┌─ Dataset excerpts

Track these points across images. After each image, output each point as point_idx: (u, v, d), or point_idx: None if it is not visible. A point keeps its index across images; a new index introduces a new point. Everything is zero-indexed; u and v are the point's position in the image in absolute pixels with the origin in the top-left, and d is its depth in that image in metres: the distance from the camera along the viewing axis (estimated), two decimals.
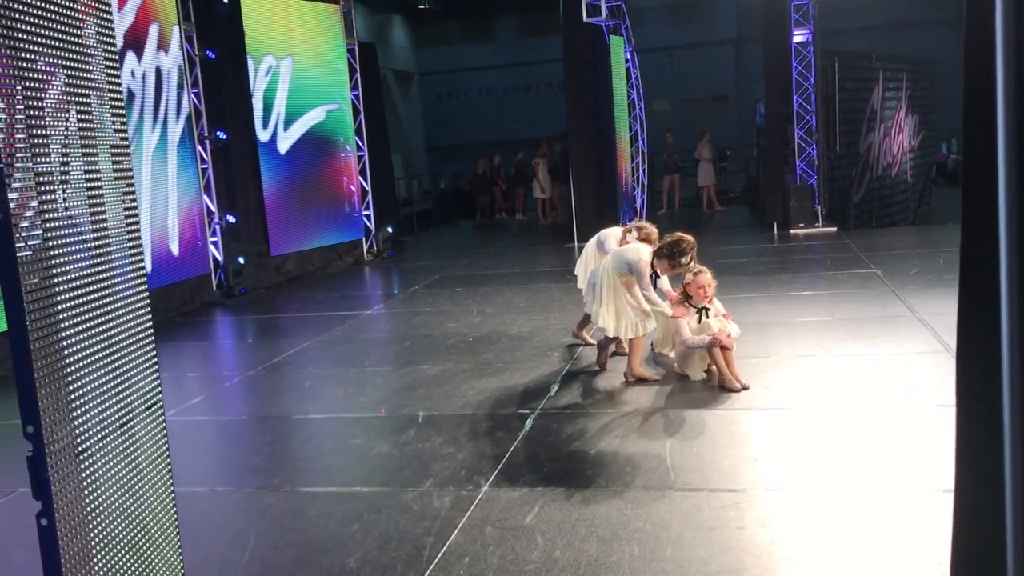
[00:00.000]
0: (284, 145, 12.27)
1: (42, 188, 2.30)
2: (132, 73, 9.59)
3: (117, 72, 2.75)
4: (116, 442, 2.55)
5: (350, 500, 4.48)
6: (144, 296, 2.77)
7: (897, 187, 18.17)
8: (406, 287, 11.41)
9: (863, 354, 6.43)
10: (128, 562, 2.57)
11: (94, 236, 2.53)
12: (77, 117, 2.51)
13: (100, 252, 2.55)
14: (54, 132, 2.38)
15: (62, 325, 2.32)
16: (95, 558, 2.40)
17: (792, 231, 13.69)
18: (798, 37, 13.82)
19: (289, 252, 12.48)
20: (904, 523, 3.75)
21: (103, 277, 2.55)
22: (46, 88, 2.36)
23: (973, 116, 1.96)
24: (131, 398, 2.66)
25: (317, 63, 12.85)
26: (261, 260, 12.03)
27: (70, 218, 2.42)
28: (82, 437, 2.38)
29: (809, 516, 3.90)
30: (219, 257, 11.26)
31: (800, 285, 9.48)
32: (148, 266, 9.08)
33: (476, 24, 30.66)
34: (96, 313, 2.49)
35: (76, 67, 2.51)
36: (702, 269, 6.16)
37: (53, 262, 2.31)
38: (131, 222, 2.74)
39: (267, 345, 8.59)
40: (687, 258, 6.05)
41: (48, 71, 2.37)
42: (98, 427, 2.46)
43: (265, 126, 11.87)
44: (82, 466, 2.37)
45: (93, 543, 2.39)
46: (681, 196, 19.10)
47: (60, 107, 2.43)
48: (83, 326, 2.42)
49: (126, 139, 2.78)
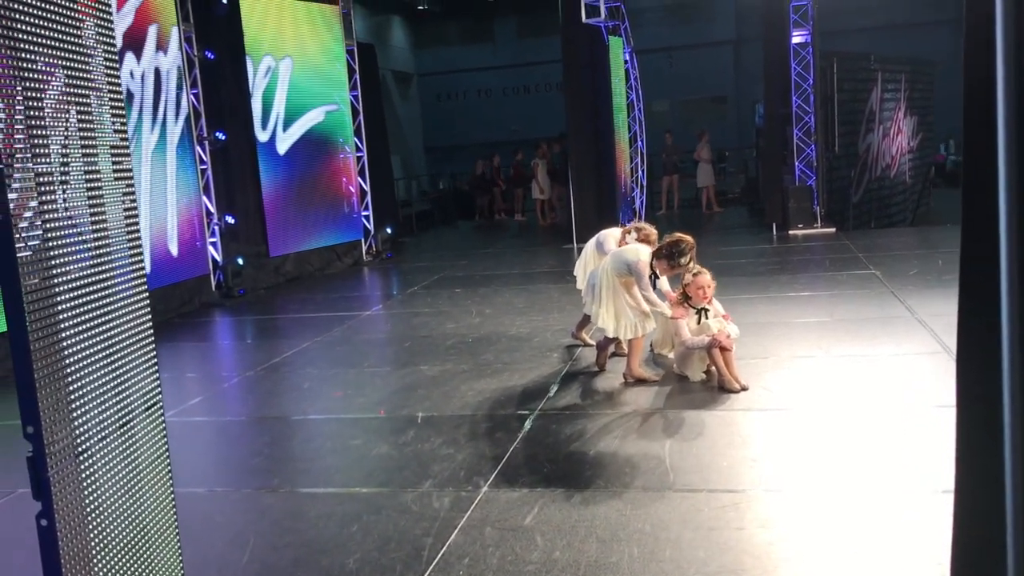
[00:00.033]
0: (283, 146, 12.26)
1: (42, 188, 2.30)
2: (131, 74, 9.58)
3: (117, 72, 2.75)
4: (116, 442, 2.55)
5: (349, 501, 4.48)
6: (144, 296, 2.77)
7: (896, 188, 18.19)
8: (405, 288, 11.41)
9: (862, 355, 6.44)
10: (128, 562, 2.57)
11: (94, 236, 2.53)
12: (77, 117, 2.51)
13: (100, 252, 2.55)
14: (54, 132, 2.38)
15: (62, 325, 2.32)
16: (95, 558, 2.40)
17: (791, 232, 13.69)
18: (797, 38, 13.82)
19: (288, 253, 12.47)
20: (903, 524, 3.75)
21: (103, 277, 2.55)
22: (46, 88, 2.36)
23: (973, 116, 1.96)
24: (131, 398, 2.66)
25: (316, 64, 12.85)
26: (260, 261, 12.02)
27: (70, 218, 2.42)
28: (82, 437, 2.38)
29: (808, 517, 3.90)
30: (218, 258, 11.26)
31: (799, 286, 9.49)
32: (147, 267, 9.06)
33: (475, 25, 30.69)
34: (96, 313, 2.49)
35: (76, 67, 2.51)
36: (701, 270, 6.15)
37: (53, 262, 2.31)
38: (131, 222, 2.74)
39: (266, 346, 8.58)
40: (686, 259, 6.05)
41: (48, 71, 2.37)
42: (98, 427, 2.46)
43: (264, 127, 11.87)
44: (82, 466, 2.37)
45: (93, 544, 2.39)
46: (680, 197, 19.11)
47: (60, 107, 2.43)
48: (83, 326, 2.42)
49: (126, 139, 2.78)
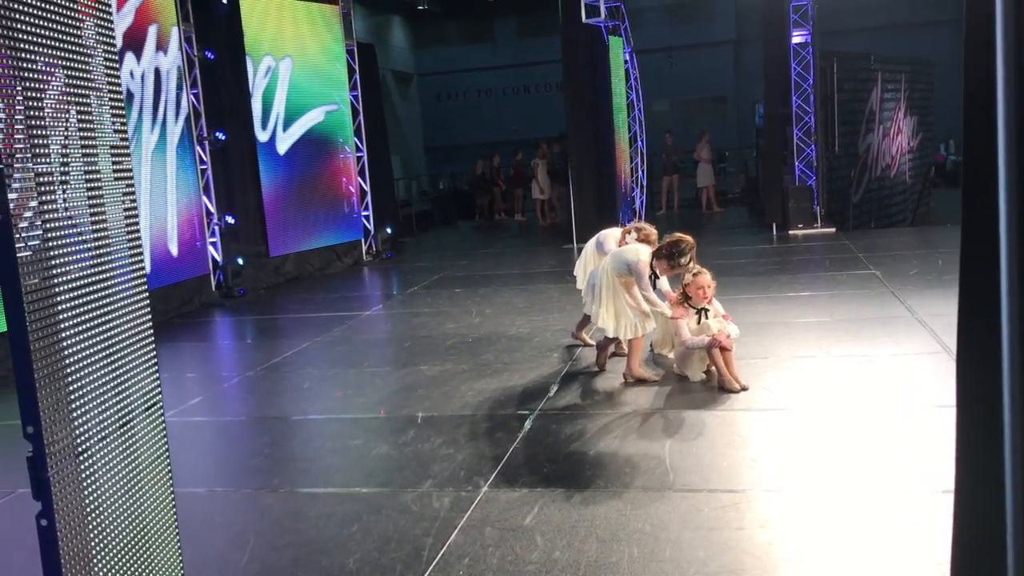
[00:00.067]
0: (283, 146, 12.26)
1: (42, 188, 2.30)
2: (131, 74, 9.58)
3: (117, 72, 2.75)
4: (116, 442, 2.55)
5: (349, 501, 4.48)
6: (144, 296, 2.77)
7: (896, 188, 18.19)
8: (405, 288, 11.40)
9: (862, 355, 6.44)
10: (128, 562, 2.57)
11: (94, 236, 2.53)
12: (77, 117, 2.51)
13: (100, 252, 2.55)
14: (54, 132, 2.38)
15: (62, 325, 2.32)
16: (95, 558, 2.40)
17: (791, 232, 13.69)
18: (797, 38, 13.82)
19: (288, 253, 12.47)
20: (903, 524, 3.75)
21: (103, 277, 2.55)
22: (46, 88, 2.36)
23: (973, 116, 1.96)
24: (131, 398, 2.66)
25: (316, 64, 12.85)
26: (260, 261, 12.02)
27: (70, 218, 2.42)
28: (82, 437, 2.38)
29: (808, 517, 3.90)
30: (218, 258, 11.26)
31: (799, 286, 9.49)
32: (147, 267, 9.06)
33: (475, 25, 30.69)
34: (96, 313, 2.49)
35: (76, 67, 2.51)
36: (701, 270, 6.15)
37: (53, 262, 2.31)
38: (131, 222, 2.74)
39: (266, 346, 8.58)
40: (686, 259, 6.05)
41: (48, 71, 2.37)
42: (98, 427, 2.46)
43: (264, 127, 11.87)
44: (82, 467, 2.37)
45: (93, 544, 2.39)
46: (680, 197, 19.11)
47: (60, 107, 2.43)
48: (83, 326, 2.42)
49: (126, 139, 2.78)
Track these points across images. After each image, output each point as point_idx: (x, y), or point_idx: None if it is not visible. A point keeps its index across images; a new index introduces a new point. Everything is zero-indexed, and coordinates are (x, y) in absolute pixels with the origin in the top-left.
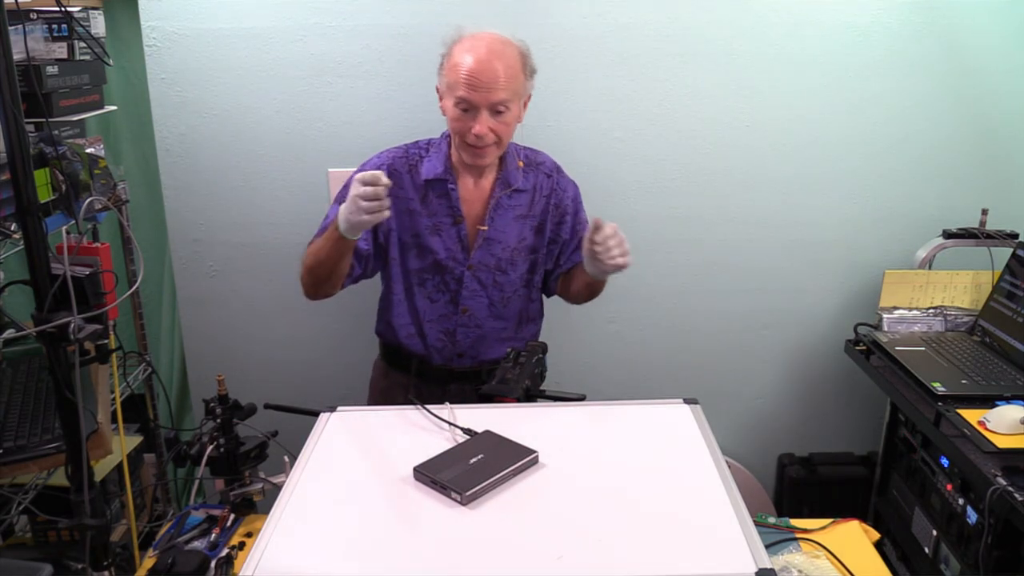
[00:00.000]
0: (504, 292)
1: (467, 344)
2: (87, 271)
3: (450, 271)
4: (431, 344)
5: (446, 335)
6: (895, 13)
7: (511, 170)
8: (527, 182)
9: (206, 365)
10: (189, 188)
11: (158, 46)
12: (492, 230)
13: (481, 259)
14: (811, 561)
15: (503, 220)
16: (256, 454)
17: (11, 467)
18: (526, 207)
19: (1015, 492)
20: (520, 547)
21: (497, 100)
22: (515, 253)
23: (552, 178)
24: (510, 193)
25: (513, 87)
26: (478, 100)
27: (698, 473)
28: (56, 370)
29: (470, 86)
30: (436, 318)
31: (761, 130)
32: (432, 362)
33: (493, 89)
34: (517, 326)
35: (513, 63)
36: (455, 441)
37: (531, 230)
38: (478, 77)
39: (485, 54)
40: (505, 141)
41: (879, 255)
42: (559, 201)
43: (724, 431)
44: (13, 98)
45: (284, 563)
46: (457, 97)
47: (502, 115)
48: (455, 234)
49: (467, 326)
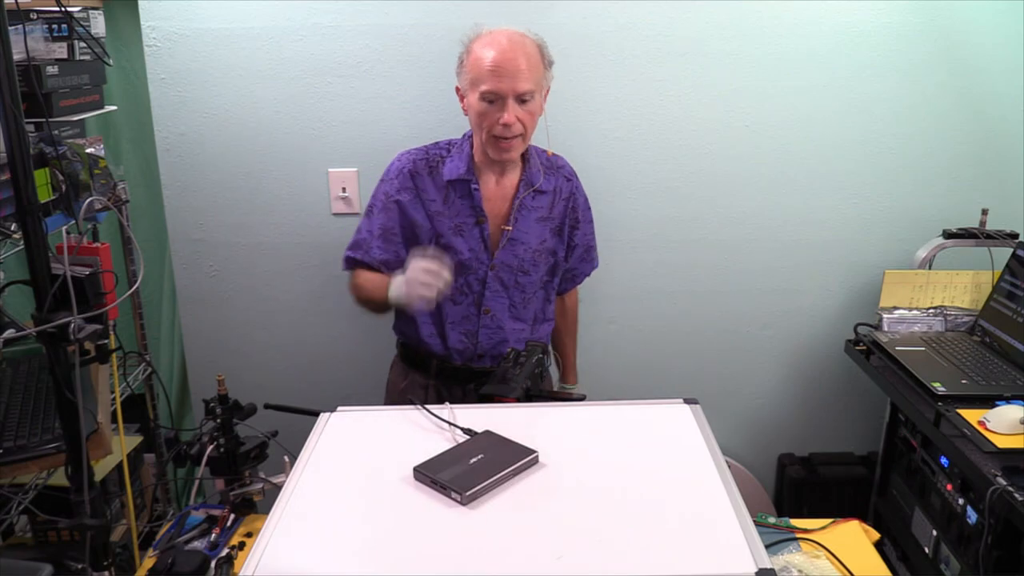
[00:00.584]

└─

[Exercise objective]:
Word for word, please reproduce each entry above and leave out every picture.

[Answer box]:
Track these points across images. After each image, output each point as point_idx: (u, v, d), or point_idx: None if it is not visible. A point keeps its index across images; a new index introduces a new point. Everything is zero-indexed; u and v are the point's position in the image in absolute pixels with the origin in the top-left, and d is its depth in that image in metres: the distance from the camera along the viewing axis (estimated), two decimals.
[00:00.000]
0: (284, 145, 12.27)
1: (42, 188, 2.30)
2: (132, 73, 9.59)
3: (117, 72, 2.75)
4: (116, 442, 2.55)
5: (350, 500, 4.48)
6: (144, 296, 2.77)
7: (897, 187, 18.17)
8: (406, 287, 11.41)
9: (863, 354, 6.43)
10: (128, 562, 2.57)
11: (94, 236, 2.53)
12: (77, 117, 2.51)
13: (100, 252, 2.55)
14: (54, 132, 2.38)
15: (62, 325, 2.32)
16: (95, 558, 2.40)
17: (792, 231, 13.69)
18: (798, 37, 13.82)
19: (289, 252, 12.48)
20: (904, 523, 3.75)
21: (103, 277, 2.55)
22: (46, 88, 2.36)
23: (973, 116, 1.96)
24: (131, 398, 2.66)
25: (317, 63, 12.85)
26: (261, 260, 12.03)
27: (70, 218, 2.42)
28: (82, 437, 2.38)
29: (809, 516, 3.90)
30: (219, 257, 11.26)
31: (800, 285, 9.48)
32: (148, 266, 9.08)
33: (476, 24, 30.66)
34: (96, 313, 2.49)
35: (76, 67, 2.51)
36: (702, 269, 6.16)
37: (53, 262, 2.31)
38: (131, 222, 2.74)
39: (267, 345, 8.59)
40: (687, 258, 6.05)
41: (48, 71, 2.37)
42: (98, 427, 2.46)
43: (265, 126, 11.87)
44: (82, 466, 2.37)
45: (93, 543, 2.39)
46: (681, 196, 19.10)
47: (60, 107, 2.43)
48: (83, 326, 2.42)
49: (126, 139, 2.78)
[00:00.033]
0: (283, 146, 12.26)
1: (42, 188, 2.30)
2: (131, 74, 9.58)
3: (117, 72, 2.75)
4: (116, 442, 2.55)
5: (349, 501, 4.48)
6: (144, 296, 2.77)
7: (896, 188, 18.19)
8: (405, 288, 11.41)
9: (862, 355, 6.44)
10: (128, 562, 2.57)
11: (94, 236, 2.53)
12: (77, 117, 2.51)
13: (100, 252, 2.55)
14: (54, 132, 2.38)
15: (62, 325, 2.32)
16: (95, 558, 2.40)
17: (791, 232, 13.69)
18: (797, 38, 13.82)
19: (288, 253, 12.47)
20: (903, 524, 3.75)
21: (103, 277, 2.55)
22: (46, 88, 2.36)
23: (973, 116, 1.96)
24: (131, 398, 2.66)
25: (316, 64, 12.85)
26: (260, 261, 12.02)
27: (70, 218, 2.42)
28: (82, 437, 2.38)
29: (808, 517, 3.90)
30: (218, 258, 11.26)
31: (799, 286, 9.49)
32: (147, 267, 9.06)
33: (475, 25, 30.69)
34: (96, 313, 2.49)
35: (76, 67, 2.51)
36: (701, 270, 6.15)
37: (53, 262, 2.31)
38: (131, 222, 2.74)
39: (266, 346, 8.58)
40: (686, 259, 6.05)
41: (48, 71, 2.37)
42: (98, 427, 2.46)
43: (264, 127, 11.87)
44: (82, 466, 2.37)
45: (93, 544, 2.39)
46: (680, 197, 19.11)
47: (60, 107, 2.43)
48: (83, 326, 2.42)
49: (126, 139, 2.78)
[00:00.067]
0: (283, 146, 12.26)
1: (42, 188, 2.30)
2: (131, 74, 9.58)
3: (117, 72, 2.75)
4: (116, 442, 2.55)
5: (349, 501, 4.48)
6: (144, 296, 2.77)
7: (896, 188, 18.19)
8: (405, 288, 11.40)
9: (862, 355, 6.44)
10: (128, 562, 2.57)
11: (94, 236, 2.53)
12: (77, 117, 2.51)
13: (100, 252, 2.55)
14: (54, 132, 2.38)
15: (62, 325, 2.32)
16: (95, 558, 2.40)
17: (791, 232, 13.69)
18: (797, 38, 13.82)
19: (288, 253, 12.47)
20: (903, 524, 3.75)
21: (103, 277, 2.55)
22: (46, 88, 2.36)
23: (973, 116, 1.96)
24: (131, 398, 2.66)
25: (316, 64, 12.85)
26: (260, 261, 12.02)
27: (70, 218, 2.42)
28: (82, 437, 2.38)
29: (808, 517, 3.90)
30: (218, 258, 11.26)
31: (799, 286, 9.49)
32: (147, 267, 9.06)
33: (475, 25, 30.69)
34: (96, 313, 2.49)
35: (76, 67, 2.51)
36: (701, 270, 6.15)
37: (53, 262, 2.31)
38: (131, 222, 2.74)
39: (266, 346, 8.58)
40: (686, 259, 6.05)
41: (48, 71, 2.37)
42: (98, 427, 2.46)
43: (264, 127, 11.87)
44: (82, 467, 2.37)
45: (93, 544, 2.39)
46: (680, 197, 19.11)
47: (60, 107, 2.43)
48: (83, 326, 2.42)
49: (126, 139, 2.78)
Track these points across images. After each image, output each point as point_idx: (x, y), or point_idx: None if it is not visible. A point keeps its index across images; a new index introduces a new point. Everything is zero-indexed, and coordinates are (x, y) in absolute pixels with the origin in the top-left.
[00:00.000]
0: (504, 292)
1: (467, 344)
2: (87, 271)
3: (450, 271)
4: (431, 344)
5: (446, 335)
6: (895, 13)
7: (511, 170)
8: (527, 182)
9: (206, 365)
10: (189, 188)
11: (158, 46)
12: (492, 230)
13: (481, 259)
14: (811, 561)
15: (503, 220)
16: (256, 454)
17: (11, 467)
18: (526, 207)
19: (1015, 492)
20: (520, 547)
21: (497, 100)
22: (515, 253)
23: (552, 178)
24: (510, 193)
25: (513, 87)
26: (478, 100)
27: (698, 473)
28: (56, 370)
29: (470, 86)
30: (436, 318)
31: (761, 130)
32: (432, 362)
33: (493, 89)
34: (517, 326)
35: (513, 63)
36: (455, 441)
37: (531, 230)
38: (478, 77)
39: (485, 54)
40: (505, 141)
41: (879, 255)
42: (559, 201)
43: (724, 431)
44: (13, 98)
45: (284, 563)
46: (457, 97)
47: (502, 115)
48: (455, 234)
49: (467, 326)
[00:00.584]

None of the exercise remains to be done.